We are selling in Europe under the Pan-EU program, with Germany as our main location. From there, Amazon distributes to other countries. We encountered the following situation: In Multi-Country Inventory, all stock is displayed in Italy, but in Manage Inventory for Germany, we see all stock there. Interestingly, the report shows stock only in Italy, but the sales are happening in Germany. This raises the following questions:
How can we know exactly where and how much stock we have?
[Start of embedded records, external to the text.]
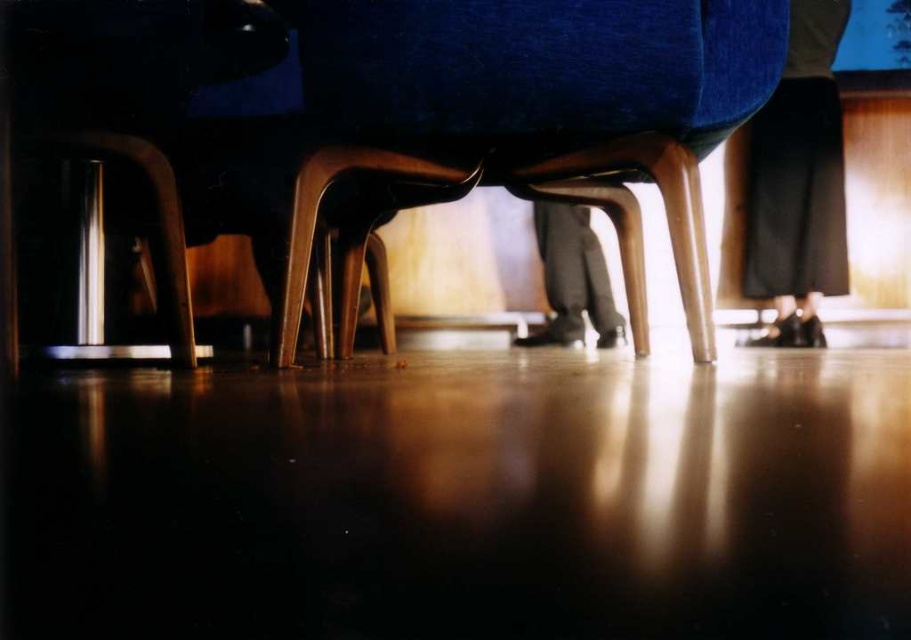
Question: Which object is closer to the camera taking this photo?

Choices:
 (A) velvet blue armchair at center
 (B) polished metal bar stool at lower left
 (C) dark gray pants at center
 (D) black leather shoes at lower right

Answer: (A)

Question: Estimate the real-world distances between objects in this image. Which object is closer to the black leather shoes at lower right?

Choices:
 (A) polished metal bar stool at lower left
 (B) dark gray pants at center
 (C) velvet blue armchair at center

Answer: (B)

Question: Does black leather shoes at lower right appear under dark gray pants at center?

Choices:
 (A) yes
 (B) no

Answer: (B)

Question: Is black leather shoes at lower right to the left of dark gray pants at center from the viewer's perspective?

Choices:
 (A) no
 (B) yes

Answer: (A)

Question: Which object is closer to the camera taking this photo?

Choices:
 (A) polished metal bar stool at lower left
 (B) dark gray pants at center
 (C) velvet blue armchair at center

Answer: (C)

Question: Is the position of black leather shoes at lower right more distant than that of dark gray pants at center?

Choices:
 (A) no
 (B) yes

Answer: (A)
This information would help us understand where and how to push the goods.
If I disconnect BIL and the program from Italy, will the stock there be moved back to Germany?
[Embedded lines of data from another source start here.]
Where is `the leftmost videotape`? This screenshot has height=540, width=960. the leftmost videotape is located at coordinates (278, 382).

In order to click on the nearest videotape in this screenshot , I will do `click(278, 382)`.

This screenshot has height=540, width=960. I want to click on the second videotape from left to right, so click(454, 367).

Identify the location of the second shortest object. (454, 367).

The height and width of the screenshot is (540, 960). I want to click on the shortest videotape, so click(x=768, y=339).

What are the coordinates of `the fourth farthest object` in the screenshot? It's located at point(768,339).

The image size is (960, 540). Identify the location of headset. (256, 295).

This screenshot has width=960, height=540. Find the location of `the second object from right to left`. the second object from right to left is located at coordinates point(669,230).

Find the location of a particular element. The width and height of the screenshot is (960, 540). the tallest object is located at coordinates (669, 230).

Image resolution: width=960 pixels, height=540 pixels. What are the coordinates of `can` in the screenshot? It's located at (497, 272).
What you are seeing is a common Pan-EU reporting inconsistency where different Seller Central views reflect different “ownership” and “fulfilment” logic rather than the physical reality in real time, so the most accurate way to see exactly where your units are physically stored is to use the Inventory Event Detail report and the FBA Inventory Age or Daily Inventory History reports, which break stock down by fulfillment center country rather than by marketplace, whereas Manage Inventory often shows sellable quantity allocated to a marketplace like Germany even if the units are physically sitting in Italy and being cross-border fulfilled.
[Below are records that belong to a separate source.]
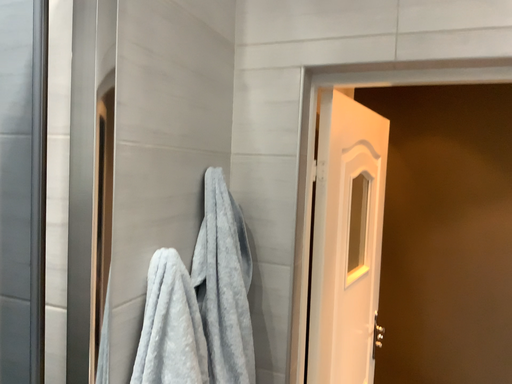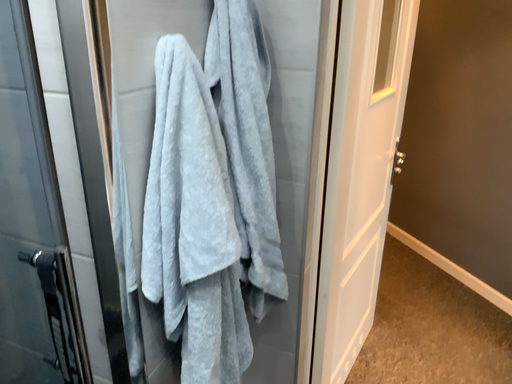
Question: How did the camera likely rotate when shooting the video?

Choices:
 (A) rotated upward
 (B) rotated downward

Answer: (B)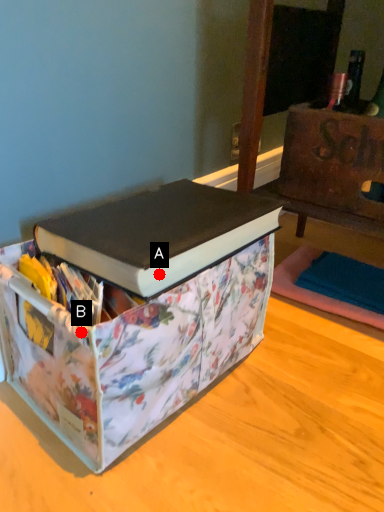
Question: Two points are circled on the image, labeled by A and B beside each circle. Which point is further to the camera?

Choices:
 (A) A is further
 (B) B is further

Answer: (A)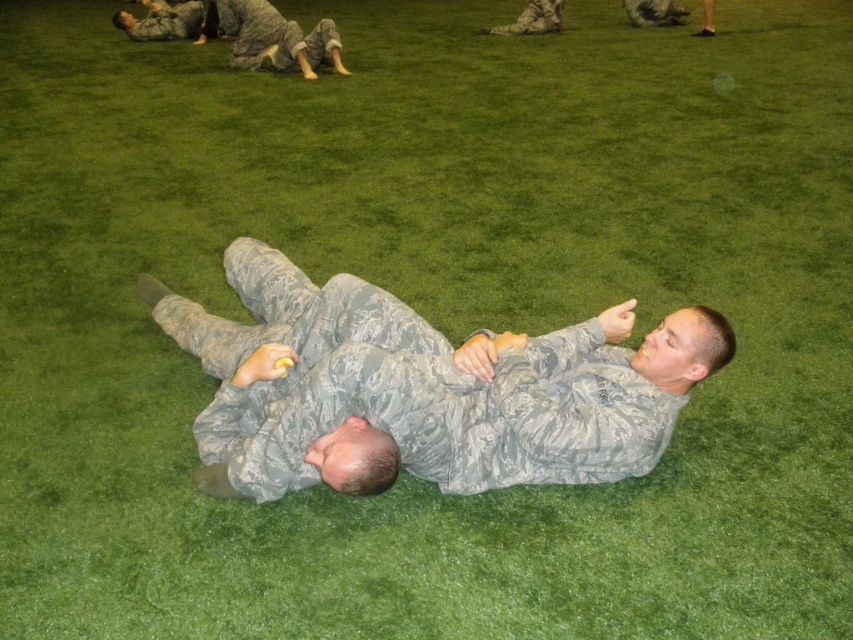
Question: Does camouflage fabric man at upper center have a larger size compared to camouflage uniform at upper center?

Choices:
 (A) no
 (B) yes

Answer: (B)

Question: Is camouflage fabric man at center to the right of camouflage fabric man at upper center from the viewer's perspective?

Choices:
 (A) yes
 (B) no

Answer: (A)

Question: Which point is farther to the camera?

Choices:
 (A) (543, 0)
 (B) (181, 6)
 (C) (306, 76)
 (D) (648, 360)

Answer: (A)

Question: Among these points, which one is farthest from the camera?

Choices:
 (A) (170, 36)
 (B) (325, 33)
 (C) (466, 483)
 (D) (538, 1)

Answer: (D)

Question: Estimate the real-world distances between objects in this image. Which object is closer to the camouflage uniform at upper left?

Choices:
 (A) camouflage uniform at upper center
 (B) camouflage fabric man at upper center

Answer: (B)

Question: Considering the relative positions of camouflage fabric man at upper center and camouflage uniform at upper center in the image provided, where is camouflage fabric man at upper center located with respect to camouflage uniform at upper center?

Choices:
 (A) above
 (B) below

Answer: (B)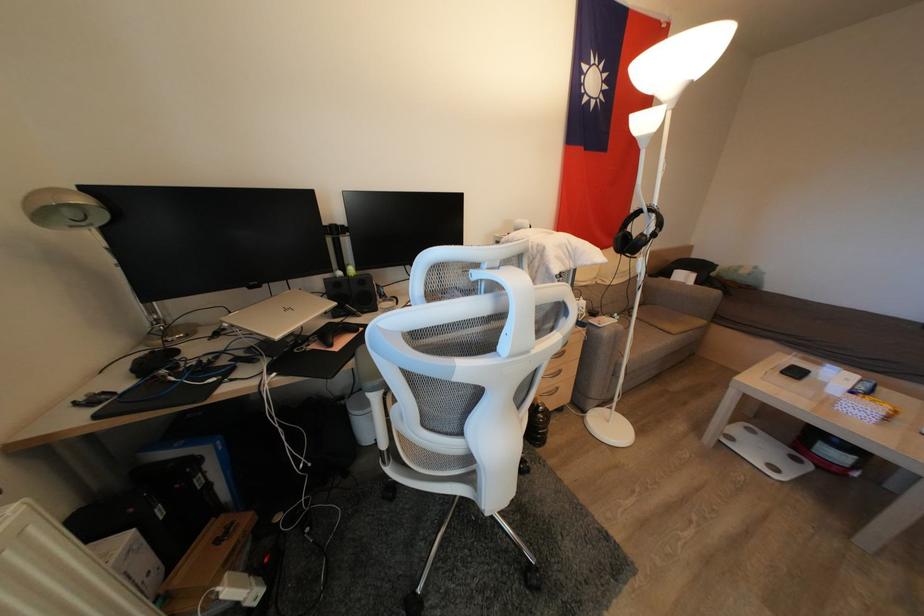
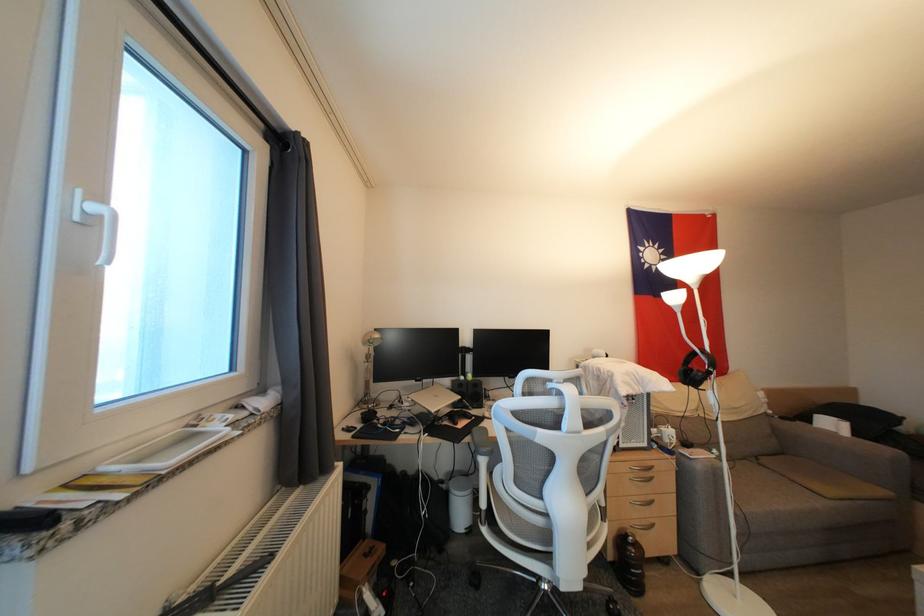
Locate, in the second image, the point that corresponds to the point at 719,297 in the first image.

(893, 456)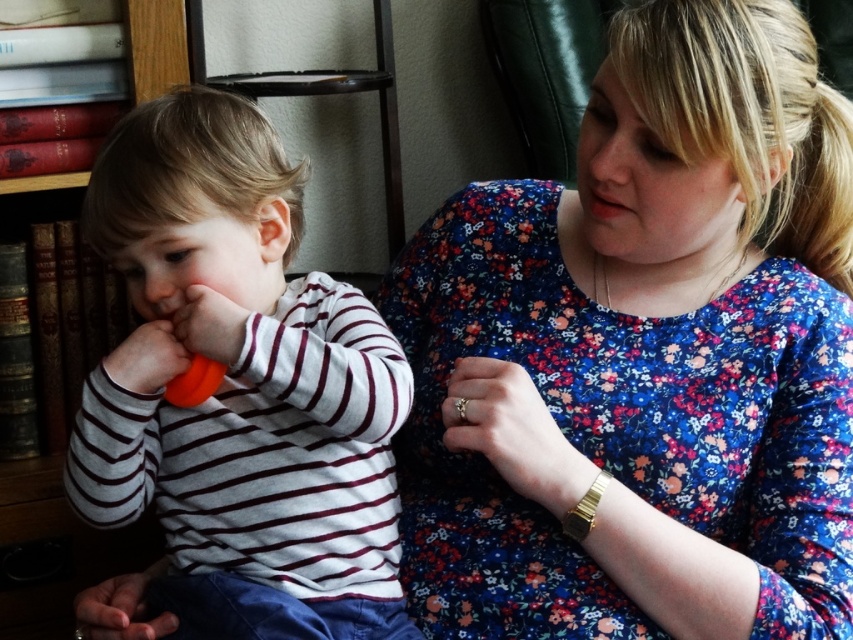
You are a parent trying to store the orange rubber teether at left and the red leather bookshelf at left in a storage box. Which object requires a wider storage box?

The orange rubber teether at left might require a wider storage box than the red leather bookshelf at left because it might be wider according to the description.

The adult is wearing a blue floral dress at center and the child is holding an orange rubber teether at left. Which object is bigger?

The blue floral dress at center is larger in size than the orange rubber teether at left.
Under Pan-EU, Amazon freely redistributes inventory based on demand forecasting, and sales in Germany can be fulfilled from Italian FCs without you seeing a clean one-to-one mapping in standard views, so pushing goods is generally done via pricing, ads, and demand signals at the marketplace level rather than by trying to target a specific country’s physical stock.
If you disconnect Italy from Pan-EU or disable BIL for Italy, Amazon does not automatically move stock back to Germany, as removal or rebalancing decisions are entirely at Amazon’s discretion, and existing inventory usually remains where it is and may still be used for cross-border fulfillment unless you explicitly create removal or transfer orders, which can be costly and slow.
In practice, sellers should assume Amazon will keep inventory where it optimizes network costs, use detailed inventory reports to understand physical placement, and focus on marketplace-level demand generation rather than trying to manually control country-level stock movement within Pan-EU.